§ **What this task involves**
When the listing below reaches the line that has "ظاهرة إنكار حجية السنة من مسلمين", start reproducing exactly; stop after the line that has "Vergleichswerte zu anderen", and drop the pictures.
BEGIN
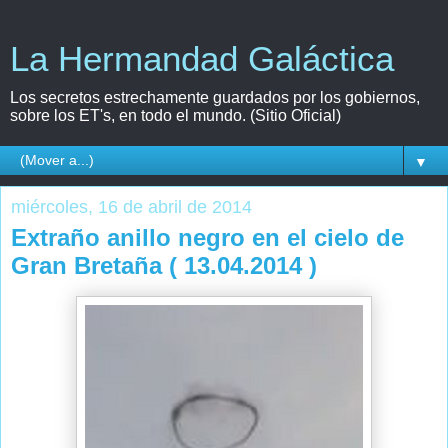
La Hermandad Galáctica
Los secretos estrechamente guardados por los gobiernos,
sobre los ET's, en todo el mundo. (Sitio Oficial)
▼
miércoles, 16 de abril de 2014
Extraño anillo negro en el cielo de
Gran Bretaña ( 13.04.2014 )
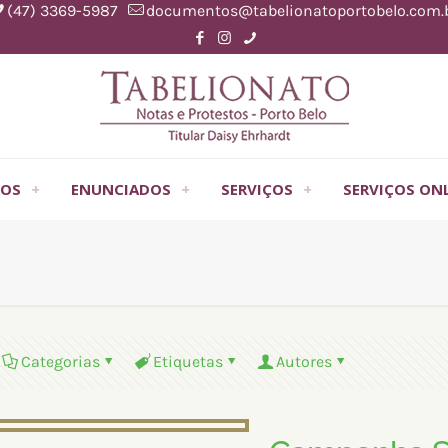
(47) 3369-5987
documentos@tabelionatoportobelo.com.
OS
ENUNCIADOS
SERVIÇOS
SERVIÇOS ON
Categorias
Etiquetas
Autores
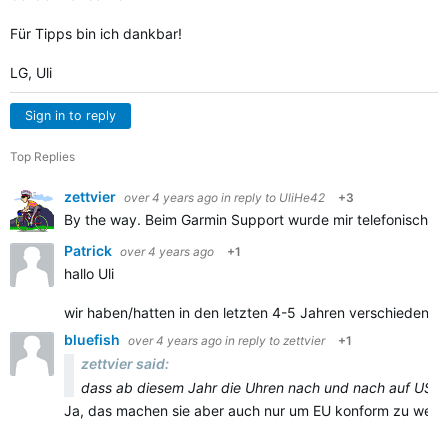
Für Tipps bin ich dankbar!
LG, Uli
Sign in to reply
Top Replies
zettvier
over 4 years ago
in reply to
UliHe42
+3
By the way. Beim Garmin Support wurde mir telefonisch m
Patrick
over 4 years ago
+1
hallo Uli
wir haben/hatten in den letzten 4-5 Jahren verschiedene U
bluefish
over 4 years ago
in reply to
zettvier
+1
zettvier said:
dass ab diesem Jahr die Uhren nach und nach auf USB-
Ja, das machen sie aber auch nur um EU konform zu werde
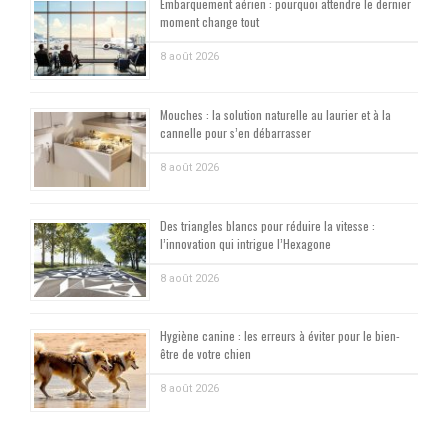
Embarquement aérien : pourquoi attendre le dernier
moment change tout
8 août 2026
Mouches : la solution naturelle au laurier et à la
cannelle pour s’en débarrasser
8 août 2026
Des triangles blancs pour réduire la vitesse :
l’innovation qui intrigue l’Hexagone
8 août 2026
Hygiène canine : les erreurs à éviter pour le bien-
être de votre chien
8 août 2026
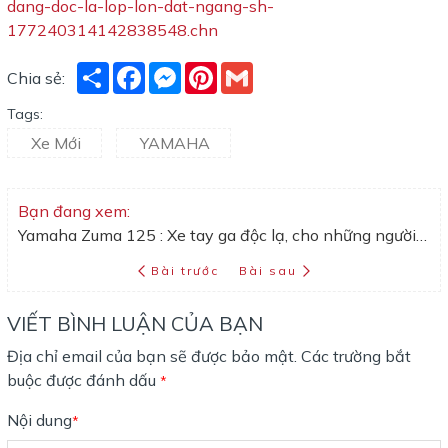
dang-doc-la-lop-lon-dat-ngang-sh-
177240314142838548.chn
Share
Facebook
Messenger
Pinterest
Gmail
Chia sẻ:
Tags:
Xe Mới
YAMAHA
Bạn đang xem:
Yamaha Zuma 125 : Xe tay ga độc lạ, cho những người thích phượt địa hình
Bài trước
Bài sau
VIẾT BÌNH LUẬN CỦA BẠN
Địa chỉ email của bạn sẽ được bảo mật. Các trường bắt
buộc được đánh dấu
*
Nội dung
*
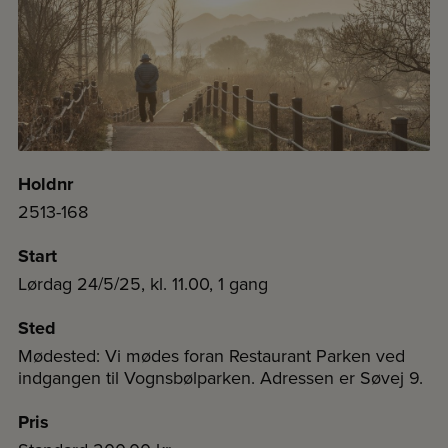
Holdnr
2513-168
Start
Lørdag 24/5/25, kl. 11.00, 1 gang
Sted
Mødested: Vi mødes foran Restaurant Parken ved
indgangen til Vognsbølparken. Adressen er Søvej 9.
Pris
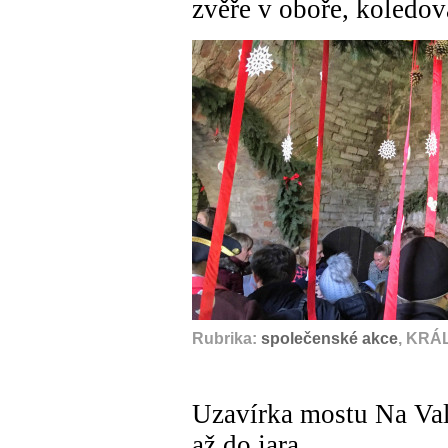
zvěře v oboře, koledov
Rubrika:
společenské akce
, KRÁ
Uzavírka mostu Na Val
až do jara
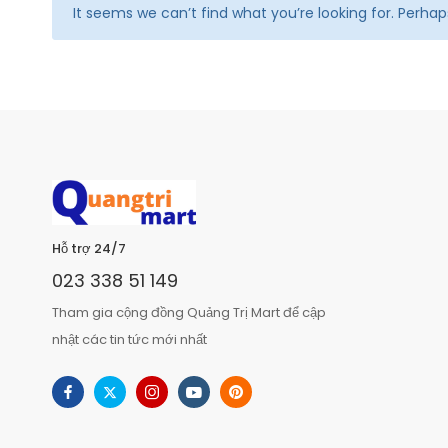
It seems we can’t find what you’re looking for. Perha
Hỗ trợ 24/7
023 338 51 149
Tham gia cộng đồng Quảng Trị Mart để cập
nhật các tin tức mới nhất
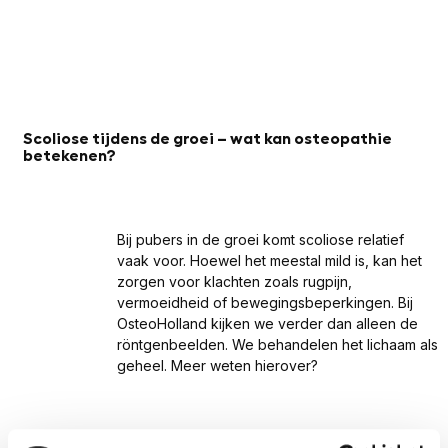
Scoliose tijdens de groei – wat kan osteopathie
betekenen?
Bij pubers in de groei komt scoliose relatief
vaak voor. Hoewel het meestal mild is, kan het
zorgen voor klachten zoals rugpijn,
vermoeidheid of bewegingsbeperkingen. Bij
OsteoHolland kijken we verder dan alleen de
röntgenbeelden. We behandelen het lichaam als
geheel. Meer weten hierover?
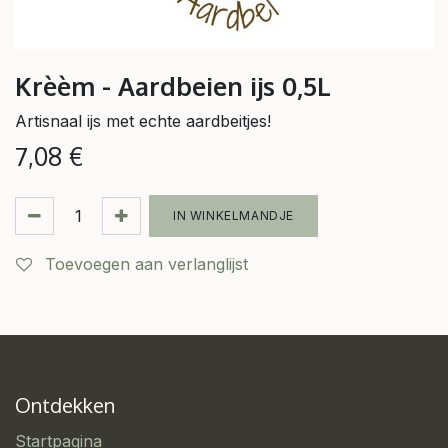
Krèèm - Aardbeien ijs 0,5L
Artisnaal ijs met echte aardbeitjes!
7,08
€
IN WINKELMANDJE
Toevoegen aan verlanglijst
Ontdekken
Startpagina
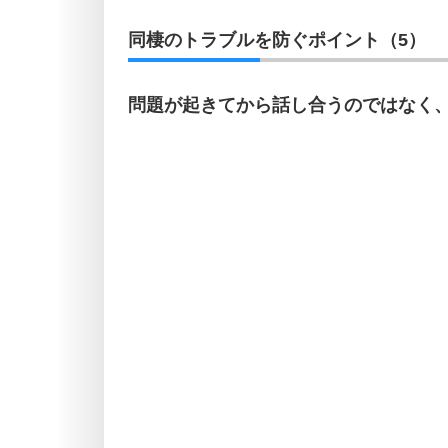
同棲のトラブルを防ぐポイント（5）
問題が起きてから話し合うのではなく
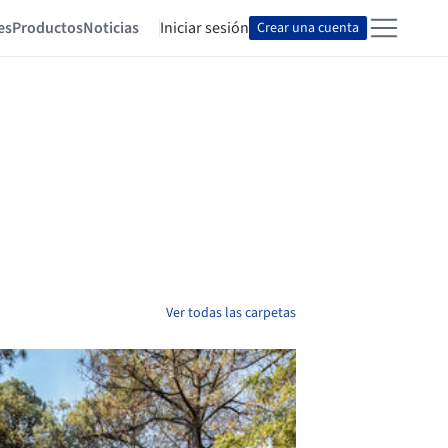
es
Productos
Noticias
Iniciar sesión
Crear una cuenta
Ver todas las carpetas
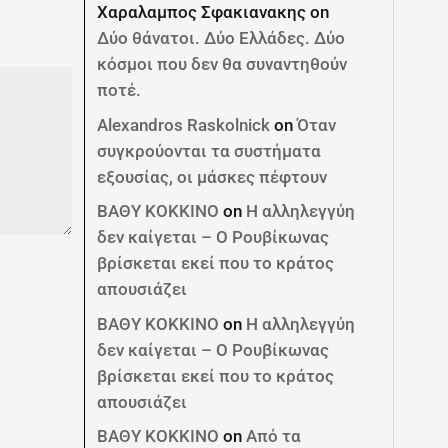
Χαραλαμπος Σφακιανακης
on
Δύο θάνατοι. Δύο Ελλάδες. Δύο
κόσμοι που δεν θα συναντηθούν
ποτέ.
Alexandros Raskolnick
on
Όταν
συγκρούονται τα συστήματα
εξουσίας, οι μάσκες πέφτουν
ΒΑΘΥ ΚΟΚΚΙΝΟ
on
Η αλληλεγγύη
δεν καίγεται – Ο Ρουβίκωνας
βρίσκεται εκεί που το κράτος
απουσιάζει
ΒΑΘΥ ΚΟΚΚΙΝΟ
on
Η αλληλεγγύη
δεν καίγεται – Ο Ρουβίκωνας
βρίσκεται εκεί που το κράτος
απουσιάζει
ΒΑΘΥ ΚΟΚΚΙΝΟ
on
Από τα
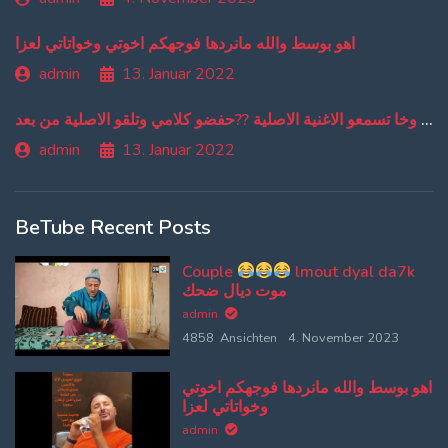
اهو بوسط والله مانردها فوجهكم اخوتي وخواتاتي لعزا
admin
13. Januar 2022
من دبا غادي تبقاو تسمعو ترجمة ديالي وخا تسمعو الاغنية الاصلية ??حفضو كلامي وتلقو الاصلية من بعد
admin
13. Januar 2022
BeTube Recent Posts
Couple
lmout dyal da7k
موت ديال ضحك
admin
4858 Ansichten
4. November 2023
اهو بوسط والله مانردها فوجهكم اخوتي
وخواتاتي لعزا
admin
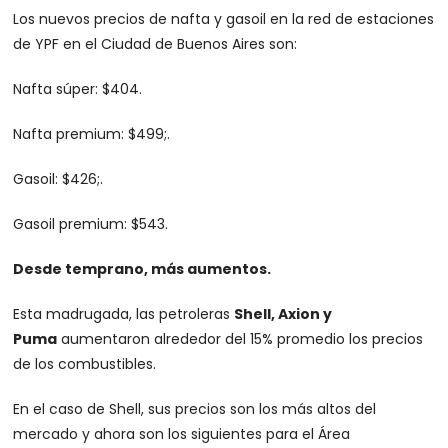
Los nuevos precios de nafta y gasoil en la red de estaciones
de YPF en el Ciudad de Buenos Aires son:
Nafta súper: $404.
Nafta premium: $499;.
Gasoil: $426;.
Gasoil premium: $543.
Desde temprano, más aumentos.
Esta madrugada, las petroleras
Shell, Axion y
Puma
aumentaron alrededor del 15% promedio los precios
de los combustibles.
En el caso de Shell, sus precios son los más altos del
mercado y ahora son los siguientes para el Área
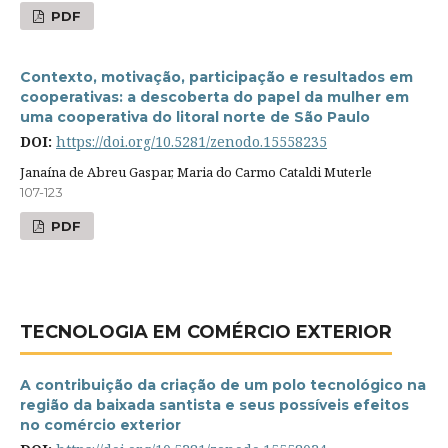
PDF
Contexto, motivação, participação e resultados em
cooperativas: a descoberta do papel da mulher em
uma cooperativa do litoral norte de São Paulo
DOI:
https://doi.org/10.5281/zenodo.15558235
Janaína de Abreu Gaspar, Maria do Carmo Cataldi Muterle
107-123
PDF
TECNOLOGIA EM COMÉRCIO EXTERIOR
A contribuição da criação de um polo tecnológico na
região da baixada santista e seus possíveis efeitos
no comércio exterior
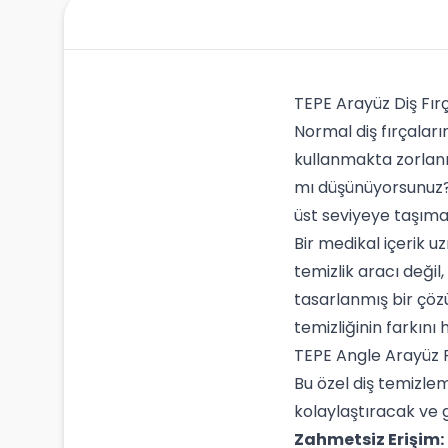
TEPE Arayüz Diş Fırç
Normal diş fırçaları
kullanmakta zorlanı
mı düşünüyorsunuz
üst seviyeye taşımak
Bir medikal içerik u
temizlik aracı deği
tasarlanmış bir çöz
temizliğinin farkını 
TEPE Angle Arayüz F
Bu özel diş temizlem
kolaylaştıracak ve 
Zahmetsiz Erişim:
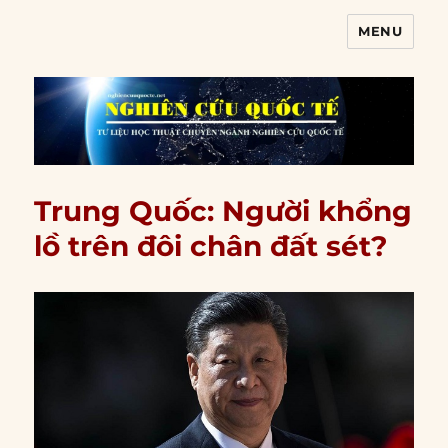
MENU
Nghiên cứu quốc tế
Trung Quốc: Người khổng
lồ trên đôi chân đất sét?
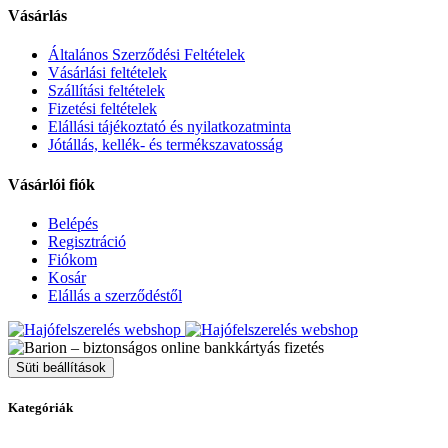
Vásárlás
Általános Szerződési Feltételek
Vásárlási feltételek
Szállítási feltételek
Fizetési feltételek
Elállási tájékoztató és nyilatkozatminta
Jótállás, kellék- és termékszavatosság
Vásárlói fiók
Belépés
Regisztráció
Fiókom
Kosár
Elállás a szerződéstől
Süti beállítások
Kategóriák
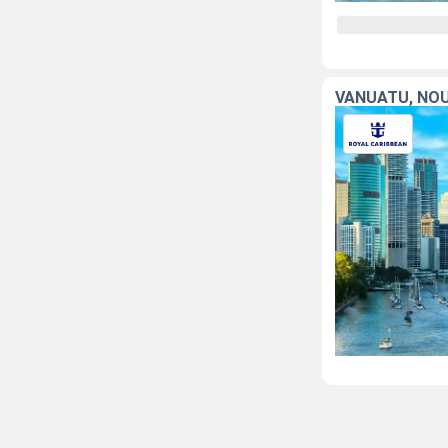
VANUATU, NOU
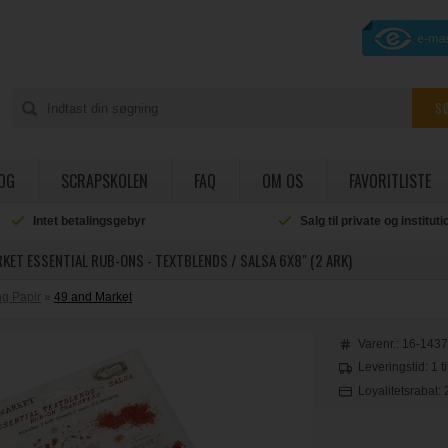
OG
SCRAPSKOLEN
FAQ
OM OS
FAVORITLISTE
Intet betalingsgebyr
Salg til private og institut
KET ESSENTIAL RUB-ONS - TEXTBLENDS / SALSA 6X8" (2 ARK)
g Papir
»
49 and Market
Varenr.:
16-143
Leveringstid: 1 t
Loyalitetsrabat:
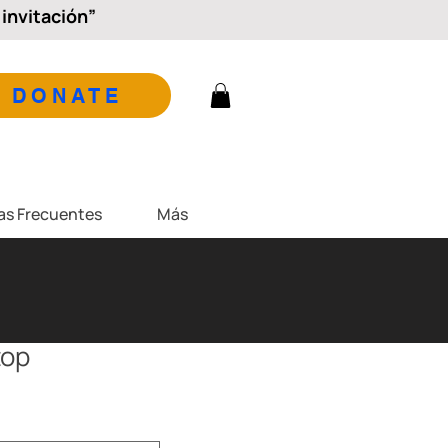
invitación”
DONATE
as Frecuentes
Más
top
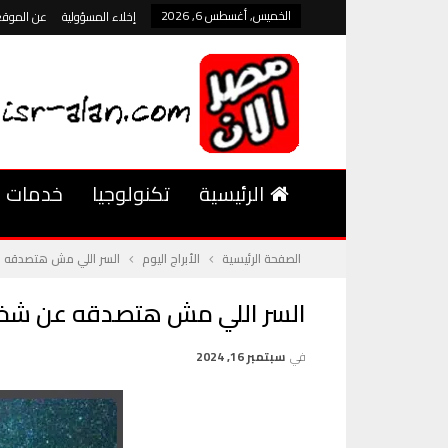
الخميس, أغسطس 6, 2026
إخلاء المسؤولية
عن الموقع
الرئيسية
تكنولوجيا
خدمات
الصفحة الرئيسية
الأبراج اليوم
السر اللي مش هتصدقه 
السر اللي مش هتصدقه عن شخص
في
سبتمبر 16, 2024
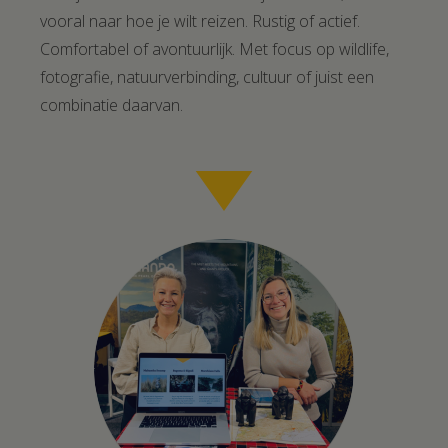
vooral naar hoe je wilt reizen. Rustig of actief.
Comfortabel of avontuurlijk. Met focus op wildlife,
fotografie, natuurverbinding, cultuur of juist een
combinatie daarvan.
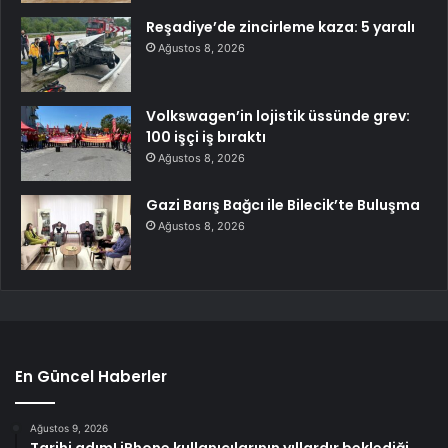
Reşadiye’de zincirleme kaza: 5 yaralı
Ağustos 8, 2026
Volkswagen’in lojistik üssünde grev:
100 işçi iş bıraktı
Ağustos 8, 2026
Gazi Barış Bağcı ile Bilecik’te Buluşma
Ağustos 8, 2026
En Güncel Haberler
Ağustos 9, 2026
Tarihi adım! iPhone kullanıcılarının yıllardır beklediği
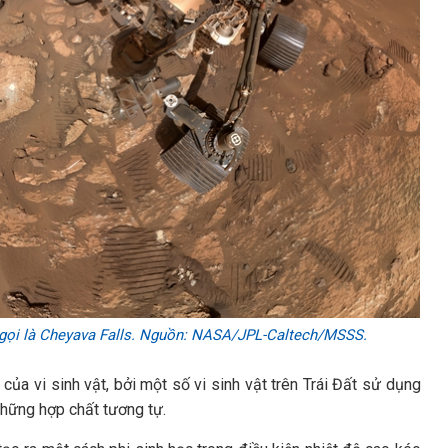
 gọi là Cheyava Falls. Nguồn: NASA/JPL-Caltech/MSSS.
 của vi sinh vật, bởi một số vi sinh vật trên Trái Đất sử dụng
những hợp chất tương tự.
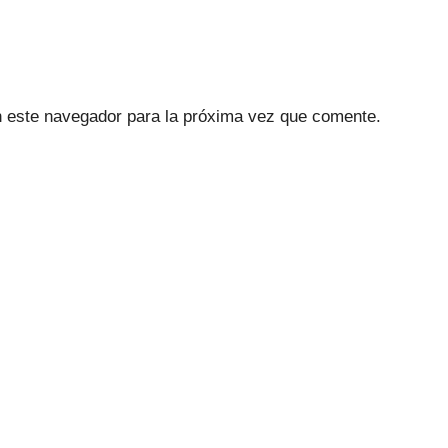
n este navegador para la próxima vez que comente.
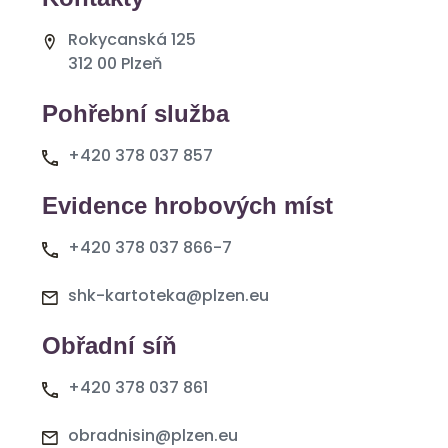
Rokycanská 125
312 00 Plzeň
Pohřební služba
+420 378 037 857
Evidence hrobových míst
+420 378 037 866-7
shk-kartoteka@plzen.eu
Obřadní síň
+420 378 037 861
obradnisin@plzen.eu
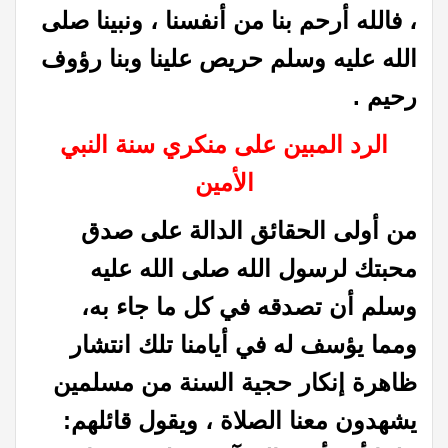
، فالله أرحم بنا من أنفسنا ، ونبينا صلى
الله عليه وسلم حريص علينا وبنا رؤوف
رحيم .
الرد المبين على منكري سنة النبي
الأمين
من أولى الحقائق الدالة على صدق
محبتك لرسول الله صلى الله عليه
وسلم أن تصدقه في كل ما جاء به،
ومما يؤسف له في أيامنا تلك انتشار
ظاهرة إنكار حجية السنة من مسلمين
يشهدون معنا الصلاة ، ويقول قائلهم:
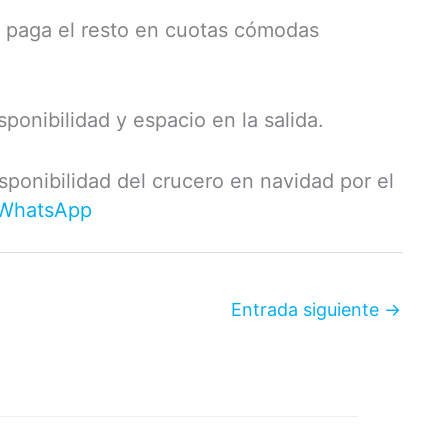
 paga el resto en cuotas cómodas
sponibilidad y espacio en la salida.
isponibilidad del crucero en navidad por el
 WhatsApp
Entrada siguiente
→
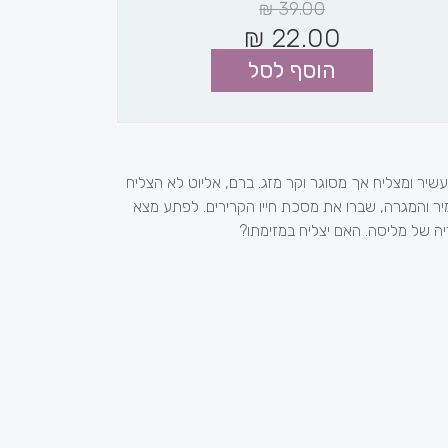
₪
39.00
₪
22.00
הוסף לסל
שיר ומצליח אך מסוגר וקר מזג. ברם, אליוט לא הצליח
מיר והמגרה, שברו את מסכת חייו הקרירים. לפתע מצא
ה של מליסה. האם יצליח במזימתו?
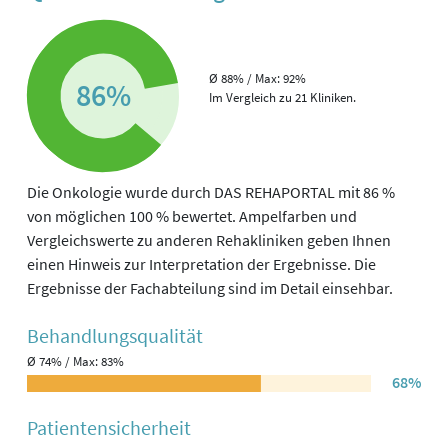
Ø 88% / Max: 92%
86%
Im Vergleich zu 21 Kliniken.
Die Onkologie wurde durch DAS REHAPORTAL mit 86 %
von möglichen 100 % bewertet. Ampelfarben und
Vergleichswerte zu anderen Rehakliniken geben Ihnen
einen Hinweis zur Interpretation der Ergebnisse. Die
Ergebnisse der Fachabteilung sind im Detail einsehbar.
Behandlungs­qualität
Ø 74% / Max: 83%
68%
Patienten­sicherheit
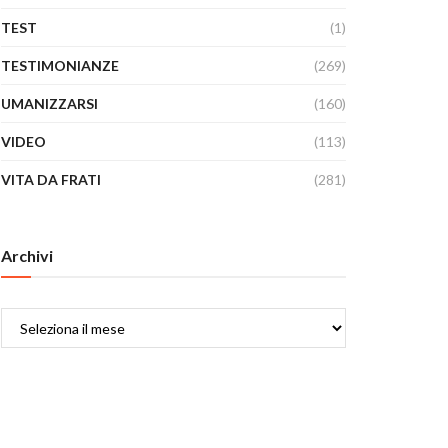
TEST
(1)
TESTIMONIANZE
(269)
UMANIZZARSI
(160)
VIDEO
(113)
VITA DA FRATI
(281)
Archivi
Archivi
END
§ **Answer**
ظاهرة إنكار حجية السنة من مسلمين
يشهدون معنا الصلاة ، ويقول قائلهم:
 paga el resto en cuotas cómodas
sponibilidad y espacio en la salida.
isponibilidad del crucero en navidad por el
 WhatsApp
Entrada siguiente
→
₪
39.00
₪
22.00
הוסף לסל
שיר ומצליח אך מסוגר וקר מזג. ברם, אליוט לא הצליח
מיר והמגרה, שברו את מסכת חייו הקרירים. לפתע מצא
ה של מליסה. האם יצליח במזימתו?
Ø 88% / Max: 92%
86%
Im Vergleich zu 21 Kliniken.
Die Onkologie wurde durch DAS REHAPORTAL mit 86 %
von möglichen 100 % bewertet. Ampelfarben und
Vergleichswerte zu anderen Rehakliniken geben Ihnen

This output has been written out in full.